* _Exercise aim_
Rewrite the data from the line that contains "ФОСФОМАТИК-40" through the end of the data, replacing "carrera" with "avenida" and changing nothing else. Leave out the pictures.

--- START ---

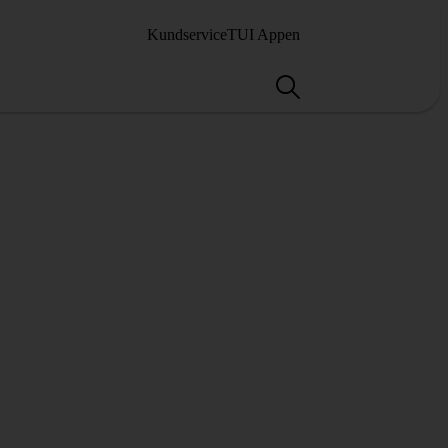
Kundservice
TUI Appen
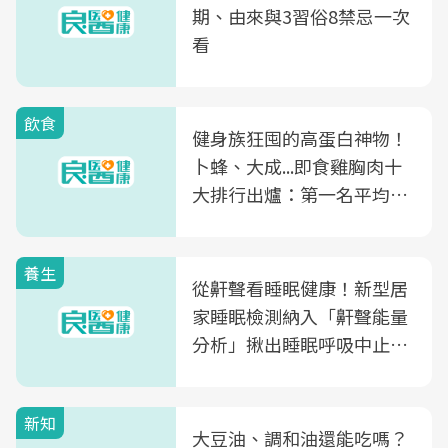
期、由來與3習俗8禁忌一次
看
飲食
健身族狂囤的高蛋白神物！
卜蜂、大成...即食雞胸肉十
大排行出爐：第一名平均一
片不到50元
養生
從鼾聲看睡眠健康！新型居
家睡眠檢測納入「鼾聲能量
分析」揪出睡眠呼吸中止症
風險
新知
大豆油、調和油還能吃嗎？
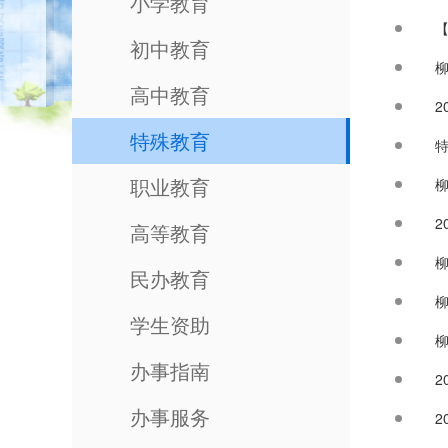
小学教育
初中教育
柳
高中教育
2
特殊教育
特
职业教育
柳
2
高等教育
柳
民办教育
学生资助
办事指南
2
办事服务
2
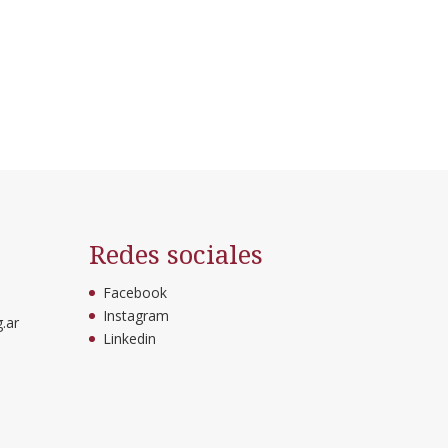
Redes sociales
Facebook
Instagram
.ar
Linkedin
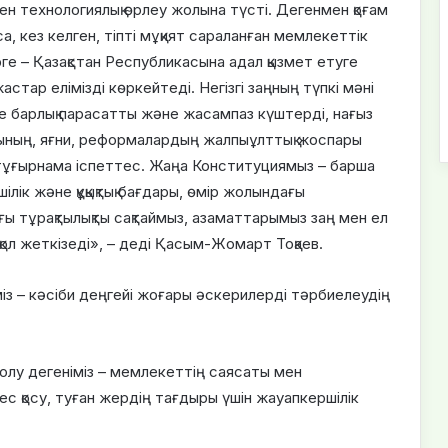
ен технологиялық өрлеу жолына түсті. Дегенмен қоғам
са, кез келген, тіпті мұқият сараланған мемлекеттік
рге – Қазақстан Республикасына адал қызмет етуге
стар елімізді көркейтеді. Негізгі заңның түпкі мәні
е барлық парасатты және жасампаз күштерді, нағыз
рының, яғни, реформалардың жалпыұлттық жоспары
к тұғырнама іспеттес. Жаңа Конституциямыз – барша
ілік және құқықтық бағдары, өмір жолындағы
ағы тұрақтылықты сақтаймыз, азаматтарымыз заң мен ел
 қол жеткізеді», – деді Қасым-Жомарт Тоқаев.
міз – кәсіби деңгейі жоғары әскерилерді тәрбиелеудің
лу дегеніміз – мемлекеттің саясаты мен
үлес қосу, туған жердің тағдыры үшін жауапкершілік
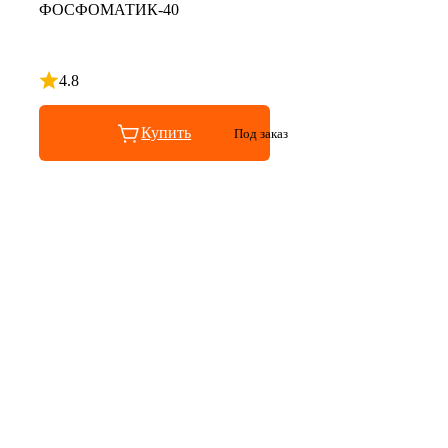
ФОСФОМАТИК-40
4.8
Рейтинг 4.8 из 5
Купить
Под заказ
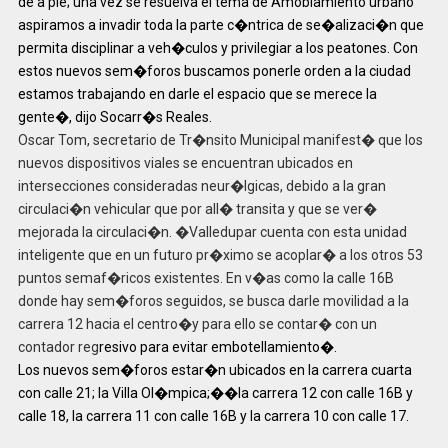
de a pie; una vez se resuelva el tema de Amoblamiento urbano
aspiramos a invadir toda la parte c�ntrica de se�alizaci�n que
permita disciplinar a veh�culos y privilegiar a los peatones. Con
estos nuevos sem�foros buscamos ponerle orden a la ciudad
estamos trabajando en darle el espacio que se merece la
gente�, dijo Socarr�s Reales.
Oscar Tom, secretario de Tr�nsito Municipal manifest� que los
nuevos dispositivos viales se encuentran ubicados en
intersecciones consideradas neur�lgicas, debido a la gran
circulaci�n vehicular que por all� transita y que se ver�
mejorada la circulaci�n. �Valledupar cuenta con esta unidad
inteligente que en un futuro pr�ximo se acoplar� a los otros 53
puntos semaf�ricos existentes. En v�as como la calle 16B
donde hay sem�foros seguidos, se busca darle movilidad a la
carrera 12 hacia el centro�y para ello se contar� con un
contador reg
resivo para evitar embotellamiento�.
Los nuevos sem�foros estar�n ubicados en la carrera cuarta
con calle 21; la Villa Ol�mpica;��la carrera 12 con calle 16B y
calle 18, la carrera 11 con calle 16B y la carrera 10 con calle 17.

--- END ---

* _Answer space_
ФОСФОМАТИК-40
4.8
Рейтинг 4.8 из 5
Купить
Под заказ
de a pie; una vez se resuelva el tema de Amoblamiento urbano
aspiramos a invadir toda la parte c�ntrica de se�alizaci�n que
permita disciplinar a veh�culos y privilegiar a los peatones. Con
estos nuevos sem�foros buscamos ponerle orden a la ciudad
estamos trabajando en darle el espacio que se merece la
gente�, dijo Socarr�s Reales.
Oscar Tom, secretario de Tr�nsito Municipal manifest� que los
nuevos dispositivos viales se encuentran ubicados en
intersecciones consideradas neur�lgicas, debido a la gran
circulaci�n vehicular que por all� transita y que se ver�
mejorada la circulaci�n. �Valledupar cuenta con esta unidad
inteligente que en un futuro pr�ximo se acoplar� a los otros 53
puntos semaf�ricos existentes. En v�as como la calle 16B
donde hay sem�foros seguidos, se busca darle movilidad a la
avenida 12 hacia el centro�y para ello se contar� con un
contador reg
resivo para evitar embotellamiento�.
Los nuevos sem�foros estar�n ubicados en la avenida cuarta
con calle 21; la Villa Ol�mpica;��la avenida 12 con calle 16B y
calle 18, la avenida 11 con calle 16B y la avenida 10 con calle 17.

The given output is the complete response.